Esta mañana, mientras yo repasaba unos correos urgentes en mi tableta, disimulando mi agotamiento, la escuché. Estaba susurrando al teléfono, su voz extrañamente conspiradora. Al principio, no le di importancia, acostumbrado a sus largas charlas con Cecil. Pero luego mis oídos se agudizaron.

“...por favor, Cecil, tú y Alex tienen que hacer que Leonidas salga por unas horas del hospital. ¡Lo necesito fuera! Que descanse. ¡Incluso yo necesito descansar de él un poco, Cecil! ¡Me tiene vigilada como si fuera un… un halcón!”

Una sonrisa se dibuja en mis labios, a pesar del cansancio. Es tan descarada, tan ella, tan transparente en sus “secretos”. Mi sonrisa, sin embargo, se borra abruptamente cuando la escucho decir lo siguiente, su voz más baja aún, casi un ruego.

“...y, por favor, por lo que más quieras, trae una hamburguesa de contrabando. ¡Muero por una, Cecil! ¡Leonidas no me deja pedirla, dice que no es saludable!”

Mi mandíbula se tensa.

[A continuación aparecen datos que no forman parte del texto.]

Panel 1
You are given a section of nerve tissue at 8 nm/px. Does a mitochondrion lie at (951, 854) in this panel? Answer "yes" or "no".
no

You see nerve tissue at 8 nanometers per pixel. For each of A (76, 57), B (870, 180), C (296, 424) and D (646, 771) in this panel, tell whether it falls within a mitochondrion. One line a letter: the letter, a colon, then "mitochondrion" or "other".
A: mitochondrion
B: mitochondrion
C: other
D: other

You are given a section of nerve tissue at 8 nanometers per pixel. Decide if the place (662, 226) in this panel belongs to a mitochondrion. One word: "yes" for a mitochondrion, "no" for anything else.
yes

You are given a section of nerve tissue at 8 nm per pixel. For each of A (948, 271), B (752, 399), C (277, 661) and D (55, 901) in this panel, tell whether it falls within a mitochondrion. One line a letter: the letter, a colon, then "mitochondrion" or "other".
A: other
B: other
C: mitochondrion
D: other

Sé que no le hace bien comer eso ahora, y menos en su estado. Una hamburguesa, con todos los conservantes y la grasa, es lo último que necesita. Pero la idea de que esté planeando una “escapada” para mí, para que descanse, es una mezcla tan extraña de ternura y frustración que me desarma. Ella se preocupa por mí, a su manera, incluso cuando me está conspirando a mis espaldas.

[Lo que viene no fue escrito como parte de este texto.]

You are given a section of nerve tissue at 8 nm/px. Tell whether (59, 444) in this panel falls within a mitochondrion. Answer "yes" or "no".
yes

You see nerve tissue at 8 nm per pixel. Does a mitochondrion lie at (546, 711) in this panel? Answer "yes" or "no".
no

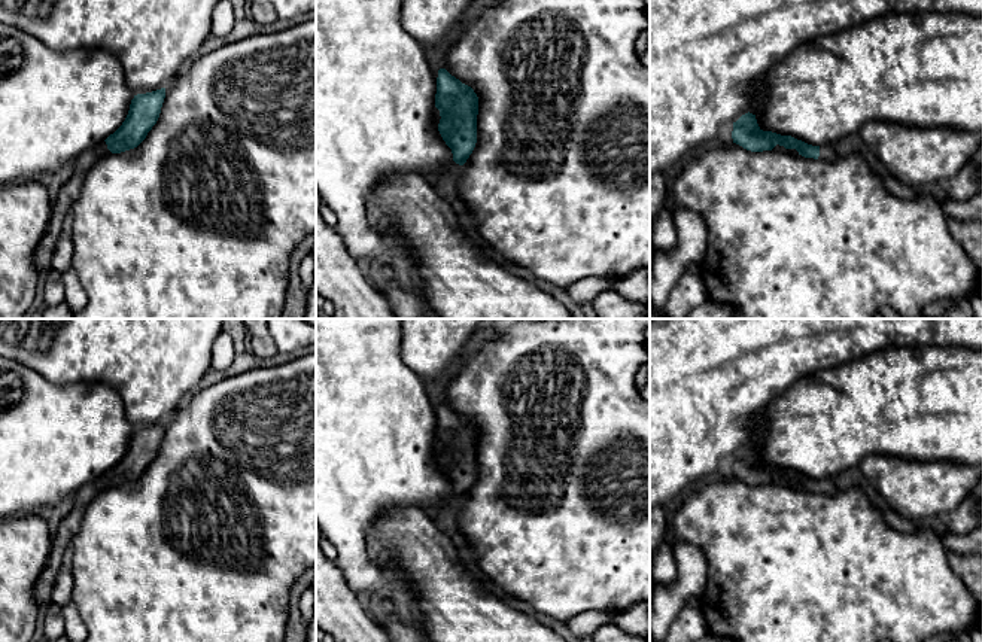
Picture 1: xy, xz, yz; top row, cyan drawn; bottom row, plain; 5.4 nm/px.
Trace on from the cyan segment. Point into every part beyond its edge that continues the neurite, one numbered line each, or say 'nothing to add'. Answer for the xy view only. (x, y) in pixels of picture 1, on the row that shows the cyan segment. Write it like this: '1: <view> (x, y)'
1: xy (69, 192)

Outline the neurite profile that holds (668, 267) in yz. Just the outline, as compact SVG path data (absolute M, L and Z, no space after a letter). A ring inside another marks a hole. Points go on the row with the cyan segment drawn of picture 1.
M688 209L674 210L678 243L671 252L656 252L650 282L650 302L660 308L678 280L700 264L706 255L708 228L703 217Z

Mientras ella continúa su "misión secreta" con Cecil por una hamburguesa clandestina, mi mente sigue trabajando en segundo plano, en un nivel de concentración completamente diferente. No puedo, y no voy a, dejar de investigar lo sucedido en el restaurante. Mis hombres de seguridad, los más experimentados, han revisado las cámaras de seguridad del área una y otra vez. Nada. Ni rastro. El niño que chocó con Dione se desvaneció, como si fuese un fantasma. Es inquietante. Demasiado conveniente. No creo en las coincidencias, y menos cuando se trata de Dione y cualquier incidente que la involucre. Esa zona, en pleno centro de la ciudad, es un área con alta densidad de cámaras y seguridad privada, y que un niño, por muy rápido que fuera, desaparezca así, sin dejar rastro, es inaceptable. Mis instintos más primitivos me gritan que hay algo más, algo siniestro detrás de este “accidente”.

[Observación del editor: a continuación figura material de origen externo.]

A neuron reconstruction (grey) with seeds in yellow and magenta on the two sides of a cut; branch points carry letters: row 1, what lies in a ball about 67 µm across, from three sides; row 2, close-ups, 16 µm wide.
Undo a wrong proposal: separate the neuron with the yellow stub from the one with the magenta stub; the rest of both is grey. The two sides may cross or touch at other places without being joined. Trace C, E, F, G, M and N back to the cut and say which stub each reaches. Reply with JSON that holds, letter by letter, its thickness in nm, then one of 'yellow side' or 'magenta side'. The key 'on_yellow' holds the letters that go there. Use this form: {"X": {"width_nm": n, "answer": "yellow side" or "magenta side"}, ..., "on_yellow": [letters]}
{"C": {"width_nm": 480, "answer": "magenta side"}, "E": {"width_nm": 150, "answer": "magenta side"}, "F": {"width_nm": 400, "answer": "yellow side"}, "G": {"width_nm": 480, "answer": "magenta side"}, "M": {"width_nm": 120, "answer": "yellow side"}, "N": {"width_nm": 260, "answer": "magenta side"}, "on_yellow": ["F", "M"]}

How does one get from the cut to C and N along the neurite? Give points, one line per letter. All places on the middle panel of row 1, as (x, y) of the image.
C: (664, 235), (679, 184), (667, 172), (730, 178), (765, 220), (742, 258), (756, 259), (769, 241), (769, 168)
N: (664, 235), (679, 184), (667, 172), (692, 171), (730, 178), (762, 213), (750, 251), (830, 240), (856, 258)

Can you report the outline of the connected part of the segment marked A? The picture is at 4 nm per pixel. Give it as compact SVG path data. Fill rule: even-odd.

La conversación con Tamara aún resuena en mi cabeza, la cólera y el resentimiento en sus ojos. Su desesperación era palpable. ¿Podría ella estar detrás de esto? ¿Sería capaz de utilizar a un niño, de orquestar un incidente tan cruel? La idea es retorcida, sí, pero Tamara es una mujer que ha demostrado ser capaz de cualquier cosa cuando se siente acorralada u obsesionada. Mis medidas de seguridad para Dione se han multiplicado por diez desde el incidente, aunque ella no tenga la menor idea de la red invisible que la rodea. Mis hombres están en cada esquina de este hospital, mimetizados con el personal o con otros visitantes, y mi mirada, aunque disimulada, no se aparta de ella ni un segundo. No puedo permitir que nada le pase a mi esposa o a nuestro bebé. El incidente del restaurante ha encendido todas mis alarmas, y no las apagaré hasta que sepa la verdad.